Kürzlich habe ich wieder die persönliche Erfahrung gemacht, dass GF einer Holding wirklich glauben, dass ihnen von ihren GF alle wichtigen Themen offen präsentiert und diskutiert werden. Das ist allerdings nicht der Fall, wie mir bestätigt wurde. Kein leichtes Thema für alle.
Das alles wollen jedoch meistens weder die Chefs noch die Mitarbeiter. Sie wollen ja von den jeweiligen Kompetenzen profitieren und sich persönlich und als Organisation weiter entwickeln. Besser werden, auch um im Markt weiter Erfolg zu haben.
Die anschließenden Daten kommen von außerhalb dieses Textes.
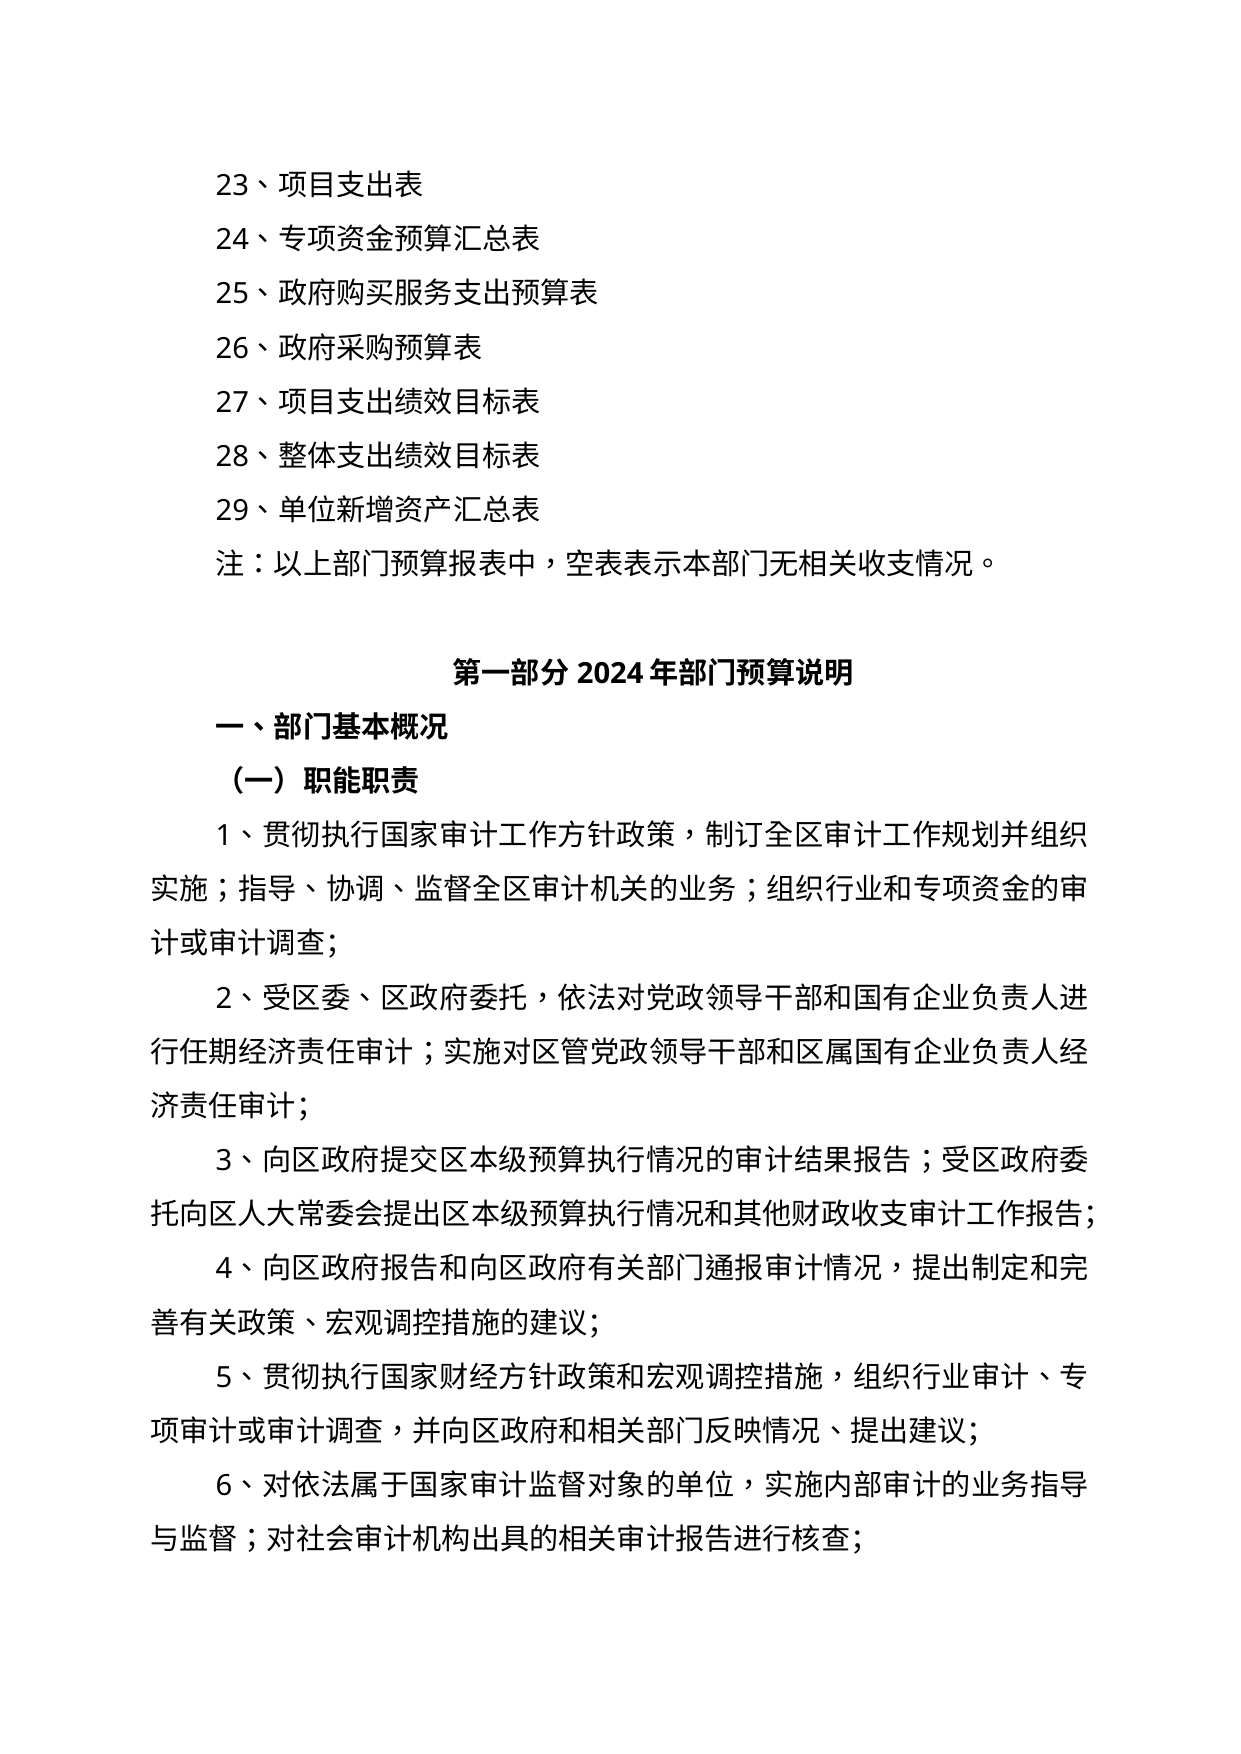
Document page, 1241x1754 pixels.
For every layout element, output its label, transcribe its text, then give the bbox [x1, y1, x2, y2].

text 1、贯彻执行国家审计工作方针政策，制订全区审计工作规划并组织实施；指导、协调、监督全区审计机关的业务；组织行业和专项资金的审计或审计调查； [150, 800, 1090, 962]
text 一、部门基本概况 [150, 692, 1090, 746]
text （一）职能职责 [150, 746, 1090, 800]
text 25、政府购买服务支出预算表 [150, 258, 1090, 312]
text 注：以上部门预算报表中，空表表示本部门无相关收支情况。 [150, 529, 1090, 583]
text 4、向区政府报告和向区政府有关部门通报审计情况，提出制定和完善有关政策、宏观调控措施的建议； [150, 1233, 1090, 1342]
text 23、项目支出表 [150, 150, 1090, 204]
text 24、专项资金预算汇总表 [150, 204, 1090, 258]
text 5、贯彻执行国家财经方针政策和宏观调控措施，组织行业审计、专项审计或审计调查，并向区政府和相关部门反映情况、提出建议； [150, 1342, 1090, 1450]
text 28、整体支出绩效目标表 [150, 421, 1090, 475]
text 27、项目支出绩效目标表 [150, 367, 1090, 421]
text 29、单位新增资产汇总表 [150, 475, 1090, 529]
text 6、对依法属于国家审计监督对象的单位，实施内部审计的业务指导与监督；对社会审计机构出具的相关审计报告进行核查； [150, 1450, 1090, 1558]
text 第一部分 2024年部门预算说明 [150, 637, 1090, 692]
text 3、向区政府提交区本级预算执行情况的审计结果报告；受区政府委托向区人大常委会提出区本级预算执行情况和其他财政收支审计工作报告； [150, 1125, 1090, 1233]
text 2、受区委、区政府委托，依法对党政领导干部和国有企业负责人进行任期经济责任审计；实施对区管党政领导干部和区属国有企业负责人经济责任审计； [150, 962, 1090, 1125]
text 26、政府采购预算表 [150, 312, 1090, 367]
Mitarbeiter wollen ihren Chefs meist bewusst/unbewusst mit ihren Beiträgen gefallen. Deswegen kann es passieren, dass sie ihre Potenziale zurück halten und mehr taktisch überlegen, was wahrscheinlich gefallen wird. Damit wird der Chef nur eingeschränkt mit Informationen versorgt und bekommt unter Umständen gar nicht mit, um was es genau geht (Situationsbeschreibung, Ursachen, Annahmen, Schlussfolgerungen, alternative Perspektiven, Denk- und Handlungsoptionen, geschätzte Aus- und Nebenwirkungen, …) und gehen könnte.
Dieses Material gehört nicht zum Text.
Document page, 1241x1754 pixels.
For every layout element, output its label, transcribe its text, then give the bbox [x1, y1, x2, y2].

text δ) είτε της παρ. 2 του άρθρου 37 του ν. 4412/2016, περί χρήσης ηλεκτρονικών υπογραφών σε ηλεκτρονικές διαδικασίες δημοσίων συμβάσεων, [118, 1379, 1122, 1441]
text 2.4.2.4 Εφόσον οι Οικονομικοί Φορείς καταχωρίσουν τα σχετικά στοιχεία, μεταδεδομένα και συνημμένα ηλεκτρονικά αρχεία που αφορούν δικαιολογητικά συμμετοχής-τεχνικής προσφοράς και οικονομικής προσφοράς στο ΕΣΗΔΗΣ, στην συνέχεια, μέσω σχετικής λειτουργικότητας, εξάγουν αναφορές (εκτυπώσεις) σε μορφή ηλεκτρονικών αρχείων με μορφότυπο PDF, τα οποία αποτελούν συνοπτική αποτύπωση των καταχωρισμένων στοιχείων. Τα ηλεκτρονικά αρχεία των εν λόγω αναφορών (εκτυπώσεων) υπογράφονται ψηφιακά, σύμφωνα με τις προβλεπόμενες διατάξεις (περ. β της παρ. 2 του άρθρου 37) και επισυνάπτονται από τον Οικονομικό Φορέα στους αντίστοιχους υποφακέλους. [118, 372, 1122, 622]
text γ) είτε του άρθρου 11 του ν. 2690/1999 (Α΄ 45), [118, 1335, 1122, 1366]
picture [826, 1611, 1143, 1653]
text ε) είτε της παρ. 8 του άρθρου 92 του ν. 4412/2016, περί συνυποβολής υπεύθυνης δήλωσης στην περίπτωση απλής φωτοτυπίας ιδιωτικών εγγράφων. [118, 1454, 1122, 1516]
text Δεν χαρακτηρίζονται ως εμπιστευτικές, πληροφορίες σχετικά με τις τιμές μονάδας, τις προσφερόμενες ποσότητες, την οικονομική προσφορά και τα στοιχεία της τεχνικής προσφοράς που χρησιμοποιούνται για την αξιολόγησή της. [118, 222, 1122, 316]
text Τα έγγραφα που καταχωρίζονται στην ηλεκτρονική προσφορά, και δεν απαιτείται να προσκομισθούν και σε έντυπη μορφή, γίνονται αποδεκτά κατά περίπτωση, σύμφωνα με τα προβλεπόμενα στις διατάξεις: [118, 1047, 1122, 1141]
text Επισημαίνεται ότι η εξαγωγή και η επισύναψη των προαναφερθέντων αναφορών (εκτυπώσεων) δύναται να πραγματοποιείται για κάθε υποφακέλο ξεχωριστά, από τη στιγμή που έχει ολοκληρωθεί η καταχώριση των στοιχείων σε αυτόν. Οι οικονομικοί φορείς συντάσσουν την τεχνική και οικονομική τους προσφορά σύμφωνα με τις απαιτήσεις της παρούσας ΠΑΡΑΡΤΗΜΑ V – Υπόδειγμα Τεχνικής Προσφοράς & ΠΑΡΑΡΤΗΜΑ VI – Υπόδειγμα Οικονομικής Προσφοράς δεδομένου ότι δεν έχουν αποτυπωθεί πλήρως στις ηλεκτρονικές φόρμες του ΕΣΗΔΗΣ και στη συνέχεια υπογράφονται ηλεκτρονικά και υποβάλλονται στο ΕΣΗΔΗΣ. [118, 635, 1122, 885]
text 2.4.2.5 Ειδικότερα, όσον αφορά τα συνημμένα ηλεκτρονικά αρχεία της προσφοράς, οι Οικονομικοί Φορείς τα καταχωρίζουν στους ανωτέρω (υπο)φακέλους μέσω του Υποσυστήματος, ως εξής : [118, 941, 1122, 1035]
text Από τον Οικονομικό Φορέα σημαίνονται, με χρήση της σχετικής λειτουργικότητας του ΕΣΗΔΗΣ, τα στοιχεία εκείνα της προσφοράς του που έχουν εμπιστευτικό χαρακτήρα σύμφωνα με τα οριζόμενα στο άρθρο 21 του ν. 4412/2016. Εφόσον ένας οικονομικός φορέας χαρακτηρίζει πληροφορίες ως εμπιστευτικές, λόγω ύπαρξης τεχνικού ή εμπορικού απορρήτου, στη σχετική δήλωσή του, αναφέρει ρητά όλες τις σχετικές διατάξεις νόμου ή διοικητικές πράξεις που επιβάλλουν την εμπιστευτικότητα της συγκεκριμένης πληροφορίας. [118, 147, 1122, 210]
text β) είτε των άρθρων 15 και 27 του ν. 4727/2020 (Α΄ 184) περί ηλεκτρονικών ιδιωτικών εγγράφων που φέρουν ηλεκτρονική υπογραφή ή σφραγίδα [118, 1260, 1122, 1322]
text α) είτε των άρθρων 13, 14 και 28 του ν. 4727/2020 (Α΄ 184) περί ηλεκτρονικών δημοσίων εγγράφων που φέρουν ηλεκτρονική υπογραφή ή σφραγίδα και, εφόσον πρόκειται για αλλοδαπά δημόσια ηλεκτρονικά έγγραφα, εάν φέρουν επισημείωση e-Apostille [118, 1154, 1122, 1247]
Dann stellt sich die Frage: „Über was werden Chefs informiert?“ Sind es die einfachen alltäglichen Probleme, die die erste Führungsebene oder Sachbearbeiter selbst erledigen sollten oder komplexe und schwierige Herausforderungen oder strategische Fragestellungen? Gibt es kulturell die Erwartungen, dass Chefs über jeden Vorgang informiert sein wollen; dass auch operative und alltägliche Entscheidungen immer von ihnen persönlich getroffen werden, dass es keine Fehler und Widerspruch geben darf, oder wird dem Chef taktisch eine Idee eingepflanzt, die er dann als eigene Idee wahrnimmt, oder sind es ganz andere Erwartungen an Kommunikationsstrukturen, -Prozesse und Spielregeln innerhalb der Organisation?
Chefs und Leistungsträger können sich selbst anhand des kurzen Beitrags reflektieren. Bekomme ich zu meinen Ideen alternative Geschichten zu hören? Gibt es echte Diskurse – auch im Team? Wird Widerspruch geschätzt? Werden andere Meinungen und Ideen erwünscht und verfolgt? Gibt es Raum für Diskurse? Wollen, können und dürfen da alle Beteiligte mitmachen?
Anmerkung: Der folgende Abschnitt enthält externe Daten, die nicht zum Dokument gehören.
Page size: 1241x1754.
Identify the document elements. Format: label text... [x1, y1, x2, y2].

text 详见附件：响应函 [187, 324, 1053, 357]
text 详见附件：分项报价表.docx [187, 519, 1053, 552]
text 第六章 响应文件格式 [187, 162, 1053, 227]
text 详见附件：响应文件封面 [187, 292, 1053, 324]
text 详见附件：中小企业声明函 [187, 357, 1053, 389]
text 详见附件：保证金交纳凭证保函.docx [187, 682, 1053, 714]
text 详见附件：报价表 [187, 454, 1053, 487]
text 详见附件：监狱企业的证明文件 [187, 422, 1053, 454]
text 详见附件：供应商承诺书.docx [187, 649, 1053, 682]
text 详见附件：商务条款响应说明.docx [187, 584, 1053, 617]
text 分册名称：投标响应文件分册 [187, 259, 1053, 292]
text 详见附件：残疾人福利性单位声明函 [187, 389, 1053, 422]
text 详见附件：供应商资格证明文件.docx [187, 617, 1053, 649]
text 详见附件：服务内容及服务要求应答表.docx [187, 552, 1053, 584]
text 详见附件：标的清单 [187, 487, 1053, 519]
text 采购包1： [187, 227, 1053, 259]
Über veränderte Strukturen und Spielregeln kann das zu einer neuen Gewohnheit werden.
Geschäftsführer und Leistungsträger können das verändern, indem sie die Mitarbeiter mehr befragen und vorab verkünden, dass sie in Zukunft mehr Diskurs und Zeit zu wichtigen Fragen wünschen. Das bedeutet, dass „andere“ Meinungen geschätzt werden und Potenziale im Team mehr genutzt werden. Das ist sicher eine Investition.
- Wie gut haben wir das „Problem“ erfasst und ergründet?
- Inwieweit steht uns unsere bisherige Erfolgsgeschichte bei der Einschätzung der Situation im Weg? (*)
- Welche Annahmen stecken in der „Geschichte“? Welche sind auch möglich?
- Welche weiteren alternativen Denk- und Handlungsoptionen sind denkbar?
- Welche Aus- und Nebenwirkungen hat der Lösungsvorschlag?
- Welche Sichtweisen hat ein „Querdenker“ dazu?
- Wie würde unser „stärkster“ Mitbewerber darüber denken?
- Wie würden wir als „Startup“ mit der Situation umgehen?
- …
(*) Ergänzender Hinweis: Geschäftsführer werden auch vom bisherigen Erfolg und Vorgehen geführt. Es wird meist so gedacht und gehandelt, wie die Organisation bisher gedacht und gehandelt hat. Das hat sich bewährt und wurde so zu einer Gewohnheit. Die Erfolgsgeschichte einer Organisation prägt so die Gegenwart und schränkt die Sicht auf andere Perspektiven und Möglichkeiten ein. „Das haben wir schon immer so gemacht. Das funktioniert.“ Das spart Zeit. Das kann aber auch eine große Schwierigkeit werden. Daher brauchen Organisationen ein „feines“ Gefühl und Balance für das, was sich bewährt hat und neue Möglichkeiten zu verfolgen (im Sinne von Exploitation versus Exploration – von James G. March).